Ja, selbst die Hauptamtlichen können oder wollen mir nicht richtig antworten. Wobei es vollkommen egal ist, ob es sich hier um Katholische oder Evangelische Christen handelt. Mir als katholischer Christ wird alles immer nebulöser. Ich bekomme immer mehr den Eindruck, dass niemand mehr so richtig die Führung hat – egal ob im christlichen, familiären oder politischen Bereich.
Einige Aussagen der Bibel möchte ich einmal anführen um zu zeigen, was ich damit meine:

Bibel = Der Mensch wurde von Gott als Mann und Frau erschaffen. Mensch = Das Geschlecht ist frei wählbar – Gender Mainstream lässt grüßen. Eine Ideologie, die den meisten Menschen völlig unverständlich und nichtssagend ist.

Bibel = Was Gott verbunden hat, das soll der Mensch nicht trennen. Mensch = Scheidungen sind an der Tagesordnung.

Bibel = Du sollst nicht töten. Mensch = Täglich finden tausende von Abtreibungen statt.

Bibel = Homosexualität ist Sünde, Unzucht. Mensch = Alles ist erlaubt, mittlerweile sogar mit dem Segen der Kirche.

Bibel = Du sollst keine anderen Götter neben dir haben. Mensch = egal ob im Sport, der Musikbranche, im Arbeitsleben oder der Politik – überall haben wir uns Götter aufgebaut und himmeln diese an.

Unzählige Beispiele gäbe es noch zu benennen. Stimmen nun die Aussagen der Bibel oder die des Menschen?
Mich würde es freuen, einmal die Meinung von TG zu hören.
Oder sind die Aussagen des Menschen zu den Aussagen der Bibel ALTERNATIVLOS ?
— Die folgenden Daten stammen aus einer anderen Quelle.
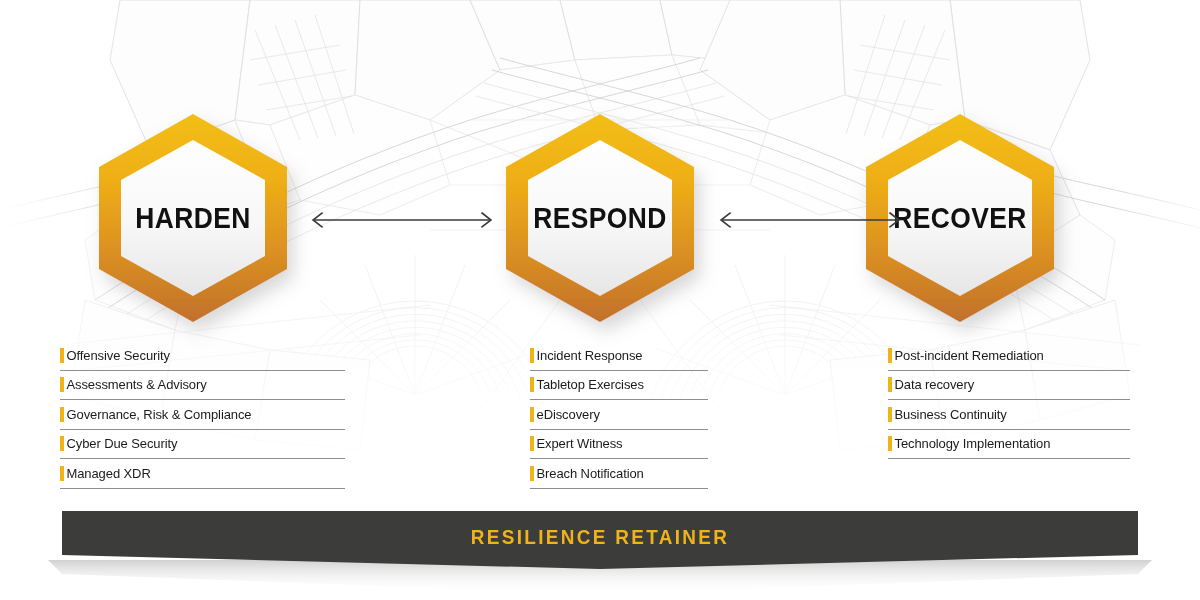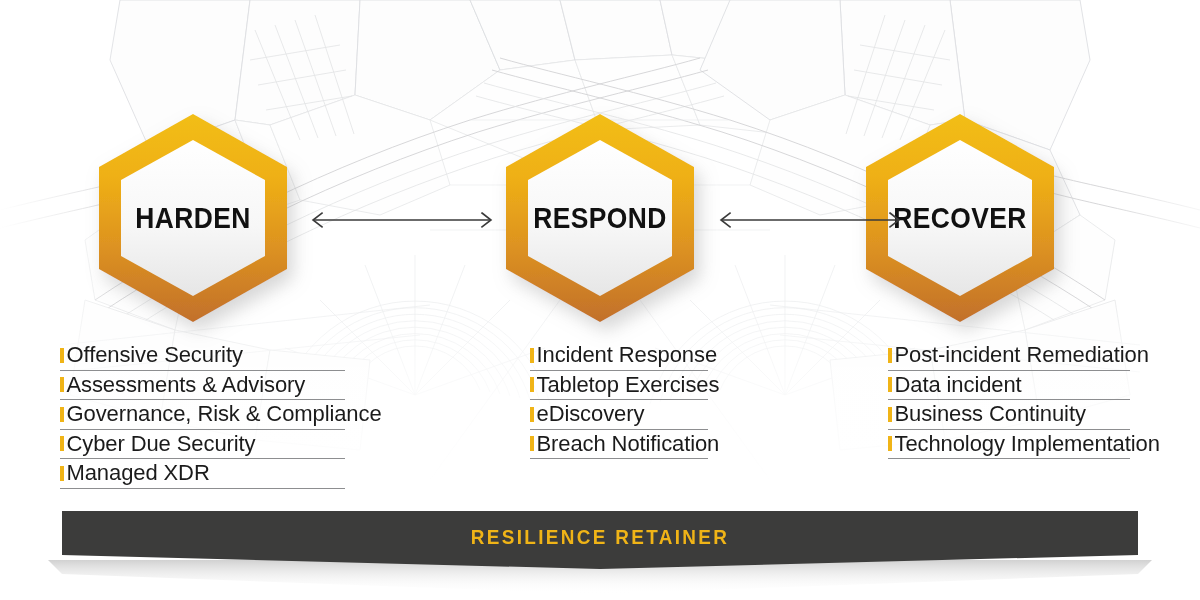--- a/index.html
+++ b/index.html
@@ -98,21 +98,21 @@
   }
   .svc-tick {
     width: 3.5px;
     height: 15px;
     background: #f0b417;
     flex: 0 0 auto;
     margin-right: 3px;
   }
   .svc-text {
     font-family: "Liberation Sans", sans-serif;
-    font-size: 22px;
+    font-size: 13px;
     font-weight: 400;
     color: #1b1b1b;
     white-space: nowrap;
     line-height: 1;
     letter-spacing: -0.1px;
   }
 
   
   #retainer-shadow {
     position: absolute;
@@ -418,32 +418,36 @@
     <div class="svc-item">
       <span class="svc-tick"></span>
       <span class="svc-text">Tabletop Exercises</span>
     </div>
     <div class="svc-item">
       <span class="svc-tick"></span>
       <span class="svc-text">eDiscovery</span>
     </div>
     <div class="svc-item">
       <span class="svc-tick"></span>
+      <span class="svc-text">Expert Witness</span>
+    </div>
+    <div class="svc-item">
+      <span class="svc-tick"></span>
       <span class="svc-text">Breach Notification</span>
     </div>
   </div>
 
   <div class="svc-col" id="svc-col-recover" style="left:888px; width:242px;">
     <div class="svc-item">
       <span class="svc-tick"></span>
       <span class="svc-text">Post-incident Remediation</span>
     </div>
     <div class="svc-item">
       <span class="svc-tick"></span>
-      <span class="svc-text">Data incident</span>
+      <span class="svc-text">Data recovery</span>
     </div>
     <div class="svc-item">
       <span class="svc-tick"></span>
       <span class="svc-text">Business Continuity</span>
     </div>
     <div class="svc-item">
       <span class="svc-tick"></span>
       <span class="svc-text">Technology Implementation</span>
     </div>
   </div>

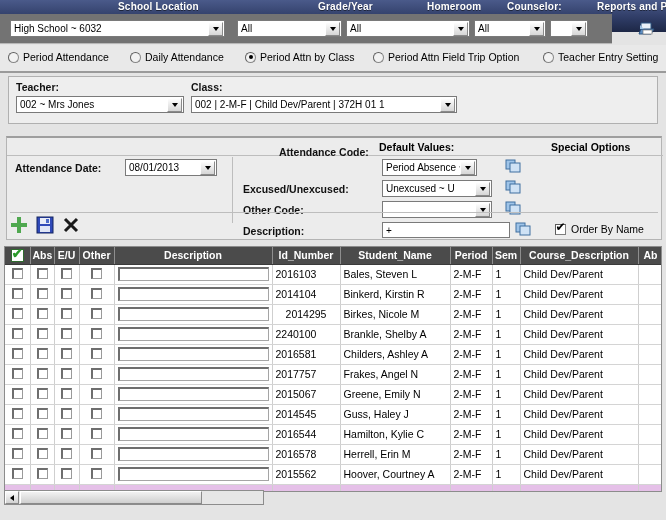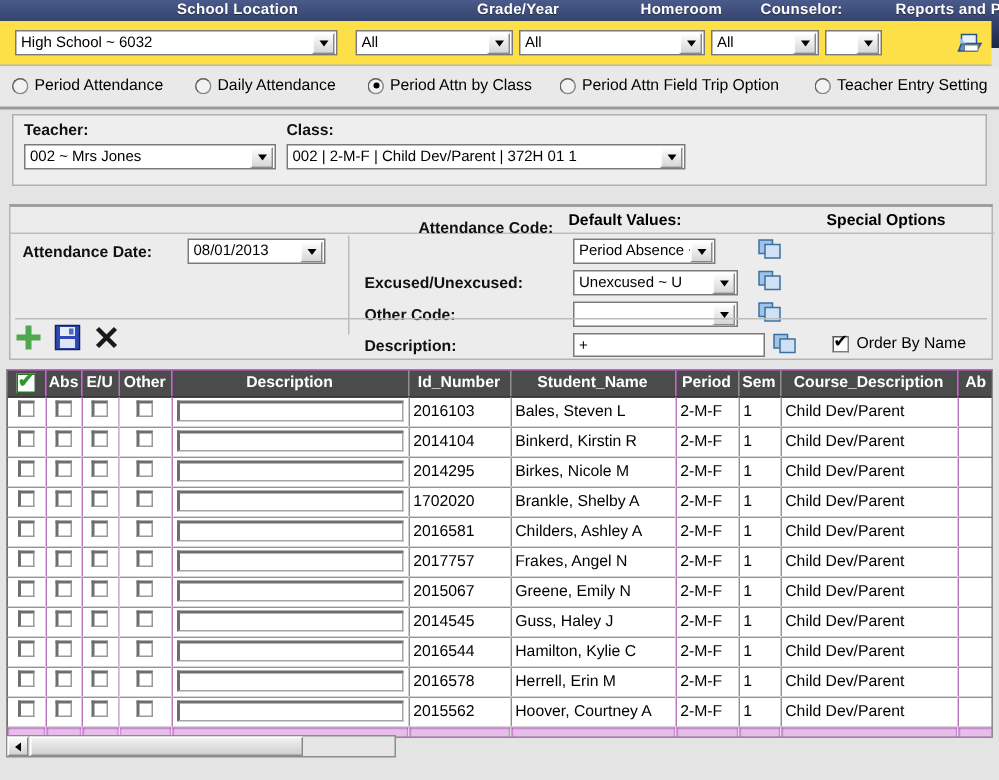--- a/index.html
+++ b/index.html
@@ -22,22 +22,22 @@
   .banner-label {
     position: absolute; top: 1px;
     color: #ffffff; font-size: 10px; font-weight: bold;
     letter-spacing: 0.2px;
     text-shadow: 0 1px 0 rgba(0,0,0,.5);
     white-space: nowrap;
   }
 
   
   .filterbar {
-    position: absolute; top: 14px; left: 0; width: 661px; height: 30px;
-    background: #fde047;
+    position: absolute; top: 14px; left: 0; width: 612px; height: 30px;
+    background: #737373;
     border-bottom: 1px solid #b8b8b8;
   }
   .combo {
     position: absolute;
     background: #ffffff;
     border: 1px solid #7a7a7a;
     height: 17px;
     display: flex; align-items: center;
     font-size: 10px;
     padding-left: 3px;
@@ -436,36 +436,36 @@
             <td></td>
           </tr>
           <tr class="row">
             <td class="cell-chk"><span class="rowbox"></span></td>
             <td class="cell-chk"><span class="rowbox"></span></td>
             <td class="cell-chk"><span class="rowbox"></span></td>
             <td class="cell-chk"><span class="rowbox"></span></td>
             <td class="cell-desc">
               <div class="rowinput"></div>
             </td>
-            <td style="text-align: left;">2014295</td>
+            <td style="text-align: center;">2014295</td>
             <td style="text-align: left;">Birkes, Nicole M</td>
             <td style="text-align: left;">2-M-F</td>
             <td style="text-align: left;">1</td>
             <td style="text-align: left;">Child Dev/Parent</td>
             <td></td>
           </tr>
           <tr class="row alt">
             <td class="cell-chk"><span class="rowbox"></span></td>
             <td class="cell-chk"><span class="rowbox"></span></td>
             <td class="cell-chk"><span class="rowbox"></span></td>
             <td class="cell-chk"><span class="rowbox"></span></td>
             <td class="cell-desc">
               <div class="rowinput"></div>
             </td>
-            <td style="text-align: left;">1702020</td>
+            <td style="text-align: left;">2240100</td>
             <td style="text-align: left;">Brankle, Shelby A</td>
             <td style="text-align: left;">2-M-F</td>
             <td style="text-align: left;">1</td>
             <td style="text-align: left;">Child Dev/Parent</td>
             <td></td>
           </tr>
           <tr class="row">
             <td class="cell-chk"><span class="rowbox"></span></td>
             <td class="cell-chk"><span class="rowbox"></span></td>
             <td class="cell-chk"><span class="rowbox"></span></td>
Mich belastet das sehr und ich fühle mich mit meinen Fragen von den christlichen Kirchen nicht ernst genommen.
 
jakobus
02.02.2016
20:51 Uhr
     
Ja, Abendrot, bei aller möglichen Kritik an Luther, er war und ist schon sehr, sehr bedeutend. Ich freue mich auf viele Veranstaltungen zum Lutherjahr. (Unvergessen die Feierlichkeiten zum Reformationsjubiläum in der Marktkirche Hannover!) Was ich eigentlich sagen wollte: Wenn es Luther nicht gäbe, müsste man ihn erfinden: Mit seiner Klugheit, seiner Sprachgewalt, seinem Realitätssinn, seiner Autorität, seinem Mut, seiner Widerborstigkeit und, und, und. Und natürlich seinem Glauben.
Grüße von jakobus
 
Abendrot
02.02.2016
14:47 Uhr
     
Das C und das D kann man bald ersetzen, wenn weiter Politik am Bürger und Stammwähler wie auch an etlichen schon länger Zugewanderten oder Kinder von Immigranten vorbei gemacht wird. Ich werde das dann lieber
Chuzpe-Diktatorische Union nennen.
Aber vielleicht auch noch ein Wort zu Luther, der ja in einigen Punkten auch sehr umstritten ist: Eins konnte Luther auch: Den Mund aufmachen gegen seinen Zeitgeist, der auch daraus bestand, vorzugaukeln, man wäre paradiesisch, wenn man den Petersdom mitfinanzierte und ansonsten in der Vorhölle. Gebaut ist das Protestantische wie das Christliche insgesamt nicht auf Anpassung. So ist doch mancher Konsens heute wegen Finanzen nichts weiter als eine Art Degeneration. Beide Gestalten waren wuchtig, Jesus wie Luther.
Beide werden oft genug instrumentalisiert und dann einseitig betrachtet. Beide waren komplex und daher auch beide wohl sprachlich brillant, bei Luther bewiesenermaßen.